**LISTA DE TAREAS:**
(1) Responde según el fragmento:
(a) ¿De qué color era el auto Volga en el que viajaban Anita, Guillermo Mediavilla y el narrador?
(b) ¿Qué palabra suele aplicarse en la industria del cine a la actitud del director que no argumenta su inconformidad?
(c) ¿Qué película se menciona como ejemplo de filme de culto?
(2) Reproduce el pasaje del fragmento que comienza con las palabras "Luego de haber" y termina con "no se bajó.".

Luego de haber buscado una «cantidad hechizada» de solares, nos organizamos para la aprobación. Viajábamos en dos autos Volga, el negro en el que iban Manuel Octavio y Miguel Mendoza, el productor, y el otro, de horrible color mostaza, donde viajábamos Anita, Guillermo Mediavilla y yo. Paramos frente al primer solar, nos bajamos y esperamos a Manuel Octavio. Este bajó la ventanilla y miró por encima de sus gafas oscuras para decir con desapego: «No me gusta». Luego de mi perplejidad, continuamos para ver otro y se repitió la escena anterior. Cuando paramos delante de la fachada del sexto solar, fui yo el que no se bajó.
Anita y yo discutimos con Miguel Mendoza, quien logró entender que mi irreverencia se debió a que el director estaba en el deber, legítimo, de expresar inconformidad, pero argumentada. De lo contrario, ¿cómo yo iba a saber por qué no le gustaban? Quien los conoce sabe que la entrada de un solar nada dice si no se caminan sus espacios. En la industria del cine, a este tipo de actitud suele endilgársele indiscriminadamente la palabra «inseguridad», saco roto al que le echamos casi todo, desde la majadería hasta lo hormonal. Y es inexacto, porque frente a la vacilación y la duda, un director debe comunicarse con su equipo. Lo que tenemos en la cabeza, si no lo decimos o no lo escribimos, sencillamente no existe. No se piense que estoy insinuando mediocridad, que a veces no es fácil de detectar. Manuel Octavio era un director talentoso, que sabía organizar y expresar sus exigencias artísticas.
¿Cansancio, crisis creativa, ego herido, escena que necesita escribirse mejor en el guion, concepto para filmar determinado plano que nunca se encuentra, pero hay que filmarlo, película que hacemos por equis compromiso sin que nos apasione su trama, desmotivación, presiones…? ¿Quizás hablar menos y escuchar más a los que nos rodean? Piénsese que el verdadero poder de un director de cine no radica solamente en su talento: puedes creer que hiciste la gran película, y en su momento de circulación, nada dice, nada muestra. Treinta años después, con tres varas de tierra encima, es un filme de culto: ahí está el ejemplo de Soy Cuba (1964). Pocos como el director tienen las más diversas variables para vaciar en otros sus miedos y limitaciones. Esa fue la esencia aprendida en aquel paseo por los solares habaneros.
Lo peor no era que trabajáramos sin fecha, sino cambiar toda la papelería cada vez que mandaban desde España una nueva versión del guion. Hasta que por problemas financieros se decide detener la «pre». Guardamos toda la documentación meticulosamente pensando que otros la terminarían, por lo que debían entenderse los diseños, el desglose de escenografía y vestuario, y la parafernalia de listados, fotos, direcciones, etcétera, que son necesarios en la preparación de una gran producción, como lo fue Gallego.

Datos de análisis de gráficos:
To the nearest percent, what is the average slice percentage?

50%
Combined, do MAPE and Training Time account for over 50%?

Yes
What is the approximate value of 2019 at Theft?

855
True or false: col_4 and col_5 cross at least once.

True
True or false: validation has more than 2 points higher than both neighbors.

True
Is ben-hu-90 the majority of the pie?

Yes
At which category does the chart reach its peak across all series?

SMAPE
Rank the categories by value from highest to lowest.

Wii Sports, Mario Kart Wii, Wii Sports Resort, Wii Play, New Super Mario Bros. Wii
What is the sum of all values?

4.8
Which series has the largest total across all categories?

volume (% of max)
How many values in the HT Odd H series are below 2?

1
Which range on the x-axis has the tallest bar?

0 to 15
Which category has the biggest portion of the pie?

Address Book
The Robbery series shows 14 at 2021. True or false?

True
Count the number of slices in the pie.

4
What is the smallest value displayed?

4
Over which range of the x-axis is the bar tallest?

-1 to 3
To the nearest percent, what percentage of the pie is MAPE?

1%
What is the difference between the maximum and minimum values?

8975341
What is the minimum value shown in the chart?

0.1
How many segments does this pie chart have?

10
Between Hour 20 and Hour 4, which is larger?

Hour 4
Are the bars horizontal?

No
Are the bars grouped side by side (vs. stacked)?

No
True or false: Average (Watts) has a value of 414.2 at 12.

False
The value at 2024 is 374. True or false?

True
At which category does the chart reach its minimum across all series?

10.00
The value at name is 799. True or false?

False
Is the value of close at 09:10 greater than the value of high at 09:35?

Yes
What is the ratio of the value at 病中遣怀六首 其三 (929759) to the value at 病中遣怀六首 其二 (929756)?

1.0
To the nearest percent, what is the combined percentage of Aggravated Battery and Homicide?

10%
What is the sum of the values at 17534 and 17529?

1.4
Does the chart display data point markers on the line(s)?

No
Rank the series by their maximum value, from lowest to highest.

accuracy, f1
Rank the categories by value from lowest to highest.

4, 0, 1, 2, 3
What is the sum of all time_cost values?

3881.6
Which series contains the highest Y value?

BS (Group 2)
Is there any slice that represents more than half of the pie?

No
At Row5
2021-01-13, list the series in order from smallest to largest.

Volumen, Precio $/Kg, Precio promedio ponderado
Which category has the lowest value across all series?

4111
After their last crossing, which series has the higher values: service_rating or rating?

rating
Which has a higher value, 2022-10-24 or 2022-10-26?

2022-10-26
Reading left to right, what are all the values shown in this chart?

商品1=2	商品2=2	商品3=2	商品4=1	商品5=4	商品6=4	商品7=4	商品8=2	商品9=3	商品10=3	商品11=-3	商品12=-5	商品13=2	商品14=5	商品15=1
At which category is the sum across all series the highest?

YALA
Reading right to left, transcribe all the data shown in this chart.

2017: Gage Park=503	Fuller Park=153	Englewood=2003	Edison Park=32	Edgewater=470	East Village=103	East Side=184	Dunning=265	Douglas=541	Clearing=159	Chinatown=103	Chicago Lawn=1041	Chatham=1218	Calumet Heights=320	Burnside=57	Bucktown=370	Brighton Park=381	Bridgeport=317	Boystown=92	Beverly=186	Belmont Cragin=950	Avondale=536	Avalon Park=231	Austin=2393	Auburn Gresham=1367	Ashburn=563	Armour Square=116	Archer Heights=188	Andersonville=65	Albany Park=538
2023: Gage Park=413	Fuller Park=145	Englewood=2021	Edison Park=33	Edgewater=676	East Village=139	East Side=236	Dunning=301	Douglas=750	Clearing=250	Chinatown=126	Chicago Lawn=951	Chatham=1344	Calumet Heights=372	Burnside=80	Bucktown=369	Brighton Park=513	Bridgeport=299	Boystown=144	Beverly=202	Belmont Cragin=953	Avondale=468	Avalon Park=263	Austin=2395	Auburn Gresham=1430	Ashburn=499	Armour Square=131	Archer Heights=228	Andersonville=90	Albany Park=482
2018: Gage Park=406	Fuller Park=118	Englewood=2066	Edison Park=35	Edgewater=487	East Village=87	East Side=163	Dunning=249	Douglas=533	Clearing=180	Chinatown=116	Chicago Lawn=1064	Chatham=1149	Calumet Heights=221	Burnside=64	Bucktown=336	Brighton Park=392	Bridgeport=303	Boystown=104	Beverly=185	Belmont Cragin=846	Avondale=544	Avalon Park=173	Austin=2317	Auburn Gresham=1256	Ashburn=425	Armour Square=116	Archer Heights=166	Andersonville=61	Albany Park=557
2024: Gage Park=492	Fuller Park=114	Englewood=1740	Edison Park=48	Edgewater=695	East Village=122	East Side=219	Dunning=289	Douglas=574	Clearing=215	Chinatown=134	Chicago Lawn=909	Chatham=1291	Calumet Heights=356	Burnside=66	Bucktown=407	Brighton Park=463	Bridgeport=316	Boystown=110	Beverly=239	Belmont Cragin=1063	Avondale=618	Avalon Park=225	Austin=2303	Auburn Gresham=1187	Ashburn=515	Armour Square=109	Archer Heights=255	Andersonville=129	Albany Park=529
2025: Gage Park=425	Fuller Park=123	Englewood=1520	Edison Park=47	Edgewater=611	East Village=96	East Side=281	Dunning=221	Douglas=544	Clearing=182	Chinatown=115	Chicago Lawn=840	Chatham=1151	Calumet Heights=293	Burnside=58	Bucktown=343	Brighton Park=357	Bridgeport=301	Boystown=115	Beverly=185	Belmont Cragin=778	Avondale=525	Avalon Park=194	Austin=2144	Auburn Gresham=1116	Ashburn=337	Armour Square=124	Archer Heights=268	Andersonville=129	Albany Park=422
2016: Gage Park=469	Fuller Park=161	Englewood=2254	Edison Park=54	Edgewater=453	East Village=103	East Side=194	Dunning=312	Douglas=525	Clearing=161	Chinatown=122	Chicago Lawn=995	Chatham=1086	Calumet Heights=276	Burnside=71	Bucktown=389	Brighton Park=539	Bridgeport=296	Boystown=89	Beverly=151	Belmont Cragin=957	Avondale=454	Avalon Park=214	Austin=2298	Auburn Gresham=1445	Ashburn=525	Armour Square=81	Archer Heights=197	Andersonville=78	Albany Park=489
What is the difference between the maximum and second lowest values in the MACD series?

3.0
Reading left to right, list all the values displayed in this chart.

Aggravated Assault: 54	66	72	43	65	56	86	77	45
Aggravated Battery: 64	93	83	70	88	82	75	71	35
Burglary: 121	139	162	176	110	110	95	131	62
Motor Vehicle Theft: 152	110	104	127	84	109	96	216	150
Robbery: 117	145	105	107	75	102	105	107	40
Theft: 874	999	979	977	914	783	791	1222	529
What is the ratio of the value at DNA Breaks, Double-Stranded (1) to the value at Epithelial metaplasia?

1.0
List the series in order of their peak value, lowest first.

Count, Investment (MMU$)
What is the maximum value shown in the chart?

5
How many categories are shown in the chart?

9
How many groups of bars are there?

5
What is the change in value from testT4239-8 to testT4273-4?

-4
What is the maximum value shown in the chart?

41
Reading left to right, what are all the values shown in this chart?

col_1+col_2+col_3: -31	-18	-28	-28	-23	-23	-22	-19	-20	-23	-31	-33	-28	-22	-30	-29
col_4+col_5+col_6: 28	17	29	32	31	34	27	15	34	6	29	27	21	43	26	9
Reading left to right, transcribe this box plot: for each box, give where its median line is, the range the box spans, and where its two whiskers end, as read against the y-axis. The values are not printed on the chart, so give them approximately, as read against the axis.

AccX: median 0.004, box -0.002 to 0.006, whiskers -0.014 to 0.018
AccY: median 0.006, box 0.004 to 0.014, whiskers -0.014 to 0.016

**RESPUESTAS ESCRITAS:**
(1)
(a) Color mostaza.
(b) «Inseguridad».
(c) Soy Cuba (1964).

(2)
Luego de haber buscado una «cantidad hechizada» de solares, nos organizamos para la aprobación. Viajábamos en dos autos Volga, el negro en el que iban Manuel Octavio y Miguel Mendoza, el productor, y el otro, de horrible color mostaza, donde viajábamos Anita, Guillermo Mediavilla y yo. Paramos frente al primer solar, nos bajamos y esperamos a Manuel Octavio. Este bajó la ventanilla y miró por encima de sus gafas oscuras para decir con desapego: «No me gusta». Luego de mi perplejidad, continuamos para ver otro y se repitió la escena anterior. Cuando paramos delante de la fachada del sexto solar, fui yo el que no se bajó.